## DOCUMENT SECTION
Start of Block
Q. My wife was diagnosed with dementia 10 years ago at 58. I kept her home as long as I could, but now she lives in a memory support unit at a great facility. After spending more than $800,000, we started to run out of money. I had to move her to a Medicaid-licensed facility, but she’s not yet on Medicaid. Her mother just died and I’m hoping the inheritance will help us pay for more care before Medicaid kicks in. If my wife gets on Medicaid before the inheritance, the money would go directly to Medicaid. But if my wife dies first, would the money go to our children? And if my mother dies and I receive an inheritance, would that go to Medicaid if my wife is still living?
A. We’re very sorry for your difficult situation.
First, we recommend you consult with an estate planning or elder care attorney who knows all the details of your situation. That’s because Medicaid rules are complicated and even slight variations in the facts can lead to different results.
But in general, an individual will qualify for Medicaid when their assets – measured as of the first day of the month – are below a certain limit, typically around $2,000, said Mary Scrupski, director of estate planning with Prestige Wealth Management in Flemington and Millburn.
Scrupski said if someone owns own assets that are not exempt but are unavailable or inaccessible, for example, an unpaid inheritance like the one your wife will inherit from her mother, the person will still qualify for Medicaid.
End of Block
## RECORDS SHOWN
Start of Block
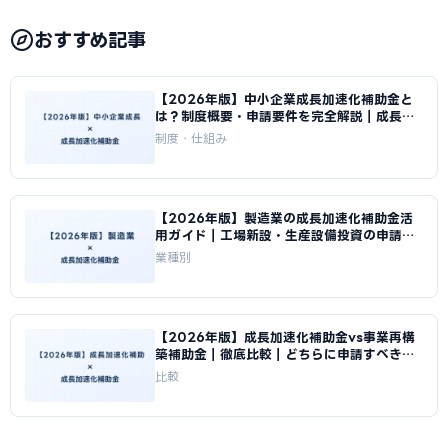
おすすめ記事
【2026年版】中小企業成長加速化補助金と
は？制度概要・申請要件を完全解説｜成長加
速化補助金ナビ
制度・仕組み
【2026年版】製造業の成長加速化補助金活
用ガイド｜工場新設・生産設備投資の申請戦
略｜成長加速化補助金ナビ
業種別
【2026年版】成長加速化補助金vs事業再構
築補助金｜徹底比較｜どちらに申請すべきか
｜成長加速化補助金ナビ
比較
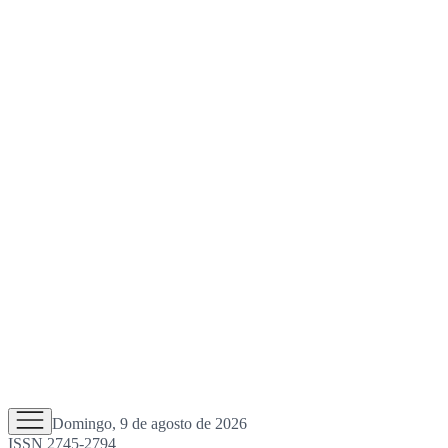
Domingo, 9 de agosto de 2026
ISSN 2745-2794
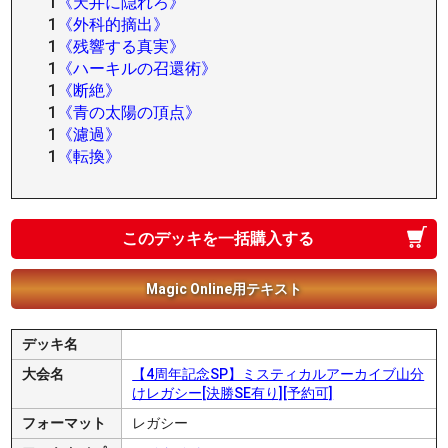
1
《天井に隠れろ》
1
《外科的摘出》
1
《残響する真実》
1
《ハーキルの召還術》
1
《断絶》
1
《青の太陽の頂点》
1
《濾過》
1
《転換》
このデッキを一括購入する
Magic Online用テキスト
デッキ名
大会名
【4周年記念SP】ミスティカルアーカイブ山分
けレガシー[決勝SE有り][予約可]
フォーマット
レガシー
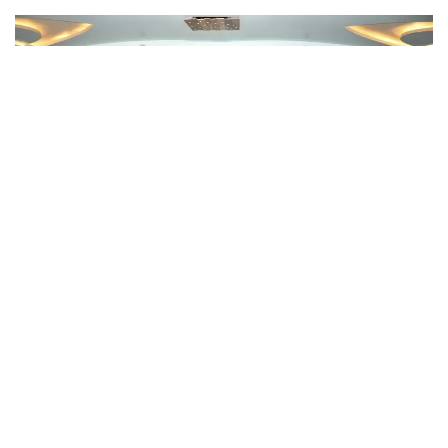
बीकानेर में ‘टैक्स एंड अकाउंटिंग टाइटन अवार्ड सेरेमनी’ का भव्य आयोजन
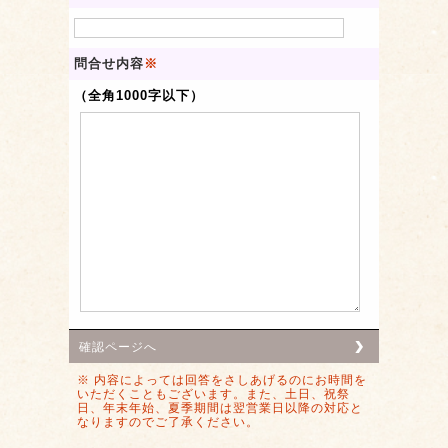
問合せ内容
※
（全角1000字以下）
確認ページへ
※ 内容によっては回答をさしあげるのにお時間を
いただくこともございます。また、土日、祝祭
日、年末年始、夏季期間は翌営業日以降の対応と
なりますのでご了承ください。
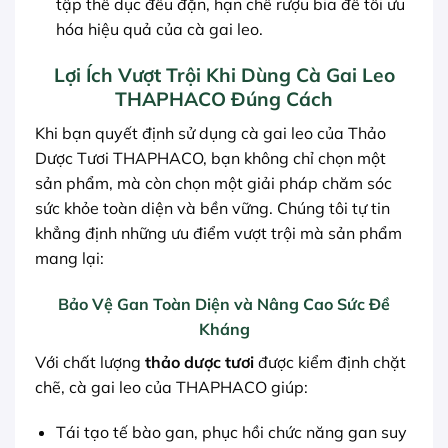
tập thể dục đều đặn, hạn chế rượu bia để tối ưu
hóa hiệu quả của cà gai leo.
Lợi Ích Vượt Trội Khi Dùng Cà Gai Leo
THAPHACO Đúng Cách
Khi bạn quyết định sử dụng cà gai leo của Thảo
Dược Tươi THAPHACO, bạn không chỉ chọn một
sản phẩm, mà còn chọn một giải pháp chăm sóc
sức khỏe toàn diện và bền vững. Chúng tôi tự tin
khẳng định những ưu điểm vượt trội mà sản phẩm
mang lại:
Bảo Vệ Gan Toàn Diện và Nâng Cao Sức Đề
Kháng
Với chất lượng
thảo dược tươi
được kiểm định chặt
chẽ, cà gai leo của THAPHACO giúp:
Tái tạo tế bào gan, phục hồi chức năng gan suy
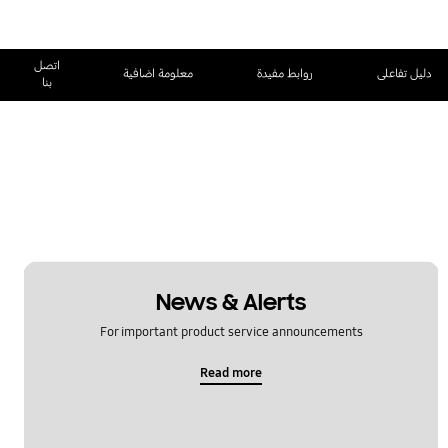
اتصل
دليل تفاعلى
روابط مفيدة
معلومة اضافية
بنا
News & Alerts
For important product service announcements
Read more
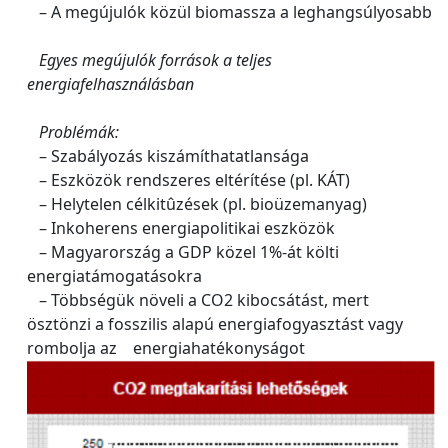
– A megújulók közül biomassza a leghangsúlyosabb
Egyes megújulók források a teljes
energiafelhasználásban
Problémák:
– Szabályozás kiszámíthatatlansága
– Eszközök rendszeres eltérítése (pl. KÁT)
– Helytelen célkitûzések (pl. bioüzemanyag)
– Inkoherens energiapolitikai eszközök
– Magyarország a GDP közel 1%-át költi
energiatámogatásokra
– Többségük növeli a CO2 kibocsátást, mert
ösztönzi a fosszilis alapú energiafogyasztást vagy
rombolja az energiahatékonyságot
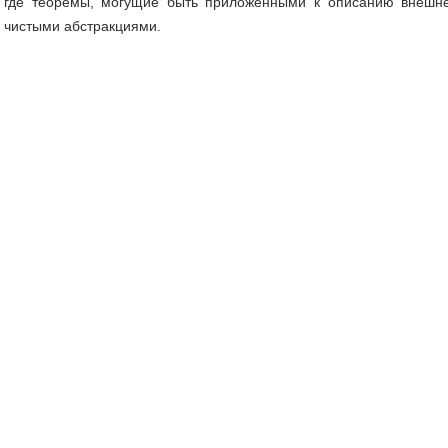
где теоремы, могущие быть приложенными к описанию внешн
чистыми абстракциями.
End of Block
Start of Block
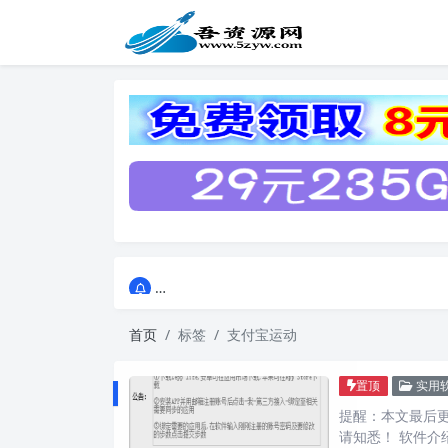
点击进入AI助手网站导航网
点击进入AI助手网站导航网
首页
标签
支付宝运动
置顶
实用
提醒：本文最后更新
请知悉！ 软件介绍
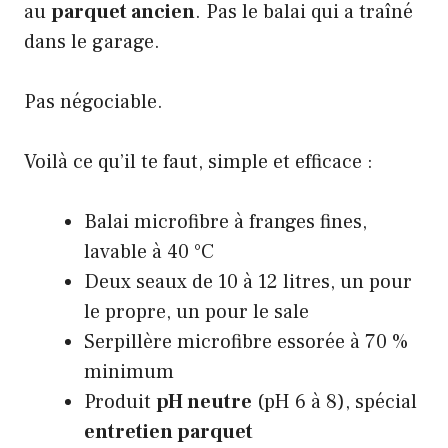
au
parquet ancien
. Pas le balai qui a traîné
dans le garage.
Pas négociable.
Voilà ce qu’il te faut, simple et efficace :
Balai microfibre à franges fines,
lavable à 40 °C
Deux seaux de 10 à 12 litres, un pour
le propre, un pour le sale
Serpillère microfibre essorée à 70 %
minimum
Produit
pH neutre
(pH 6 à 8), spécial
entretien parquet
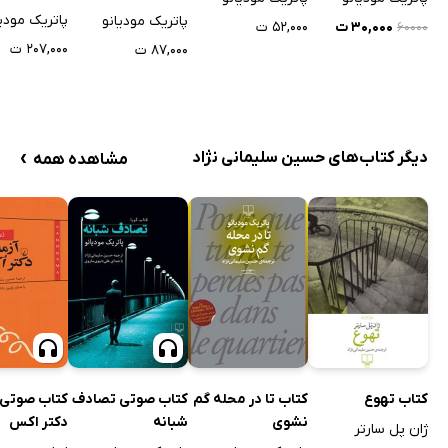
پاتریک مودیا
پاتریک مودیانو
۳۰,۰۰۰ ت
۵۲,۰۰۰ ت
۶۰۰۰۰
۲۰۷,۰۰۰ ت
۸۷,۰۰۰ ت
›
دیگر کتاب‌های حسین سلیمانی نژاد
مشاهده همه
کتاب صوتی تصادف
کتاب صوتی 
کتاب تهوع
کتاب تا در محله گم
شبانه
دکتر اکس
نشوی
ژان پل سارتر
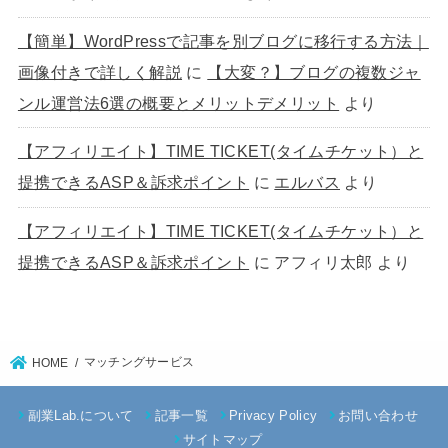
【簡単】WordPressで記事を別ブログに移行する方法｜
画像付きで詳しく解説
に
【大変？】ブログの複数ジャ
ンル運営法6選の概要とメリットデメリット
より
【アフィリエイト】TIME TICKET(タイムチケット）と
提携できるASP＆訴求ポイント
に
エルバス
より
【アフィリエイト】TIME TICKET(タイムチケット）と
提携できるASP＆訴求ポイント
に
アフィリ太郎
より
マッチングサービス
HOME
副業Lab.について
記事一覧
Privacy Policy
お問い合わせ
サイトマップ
End of Block
## PROBLEMS AND TASKS
(A) Answer these questions about the Medicaid Q&A:
(i) At what age was the wife diagnosed with dementia?
(ii) What asset limit does Scrupski say is typical for Medicaid eligibility?
(iii) What kind of attorney should the writer consult first?
(B) Can you extract the part of the Medicaid Q&A starting with "First, we recommend" and going on through "qualify for Medicaid."?

## ANSWERS TO THE EXERCISE
(A)
(i) 58
(ii) Around $2,000
(iii) An estate planning or elder care attorney

(B)
First, we recommend you consult with an estate planning or elder care attorney who knows all the details of your situation. That’s because Medicaid rules are complicated and even slight variations in the facts can lead to different results.
But in general, an individual will qualify for Medicaid when their assets – measured as of the first day of the month – are below a certain limit, typically around $2,000, said Mary Scrupski, director of estate planning with Prestige Wealth Management in Flemington and Millburn.
Scrupski said if someone owns own assets that are not exempt but are unavailable or inaccessible, for example, an unpaid inheritance like the one your wife will inherit from her mother, the person will still qualify for Medicaid.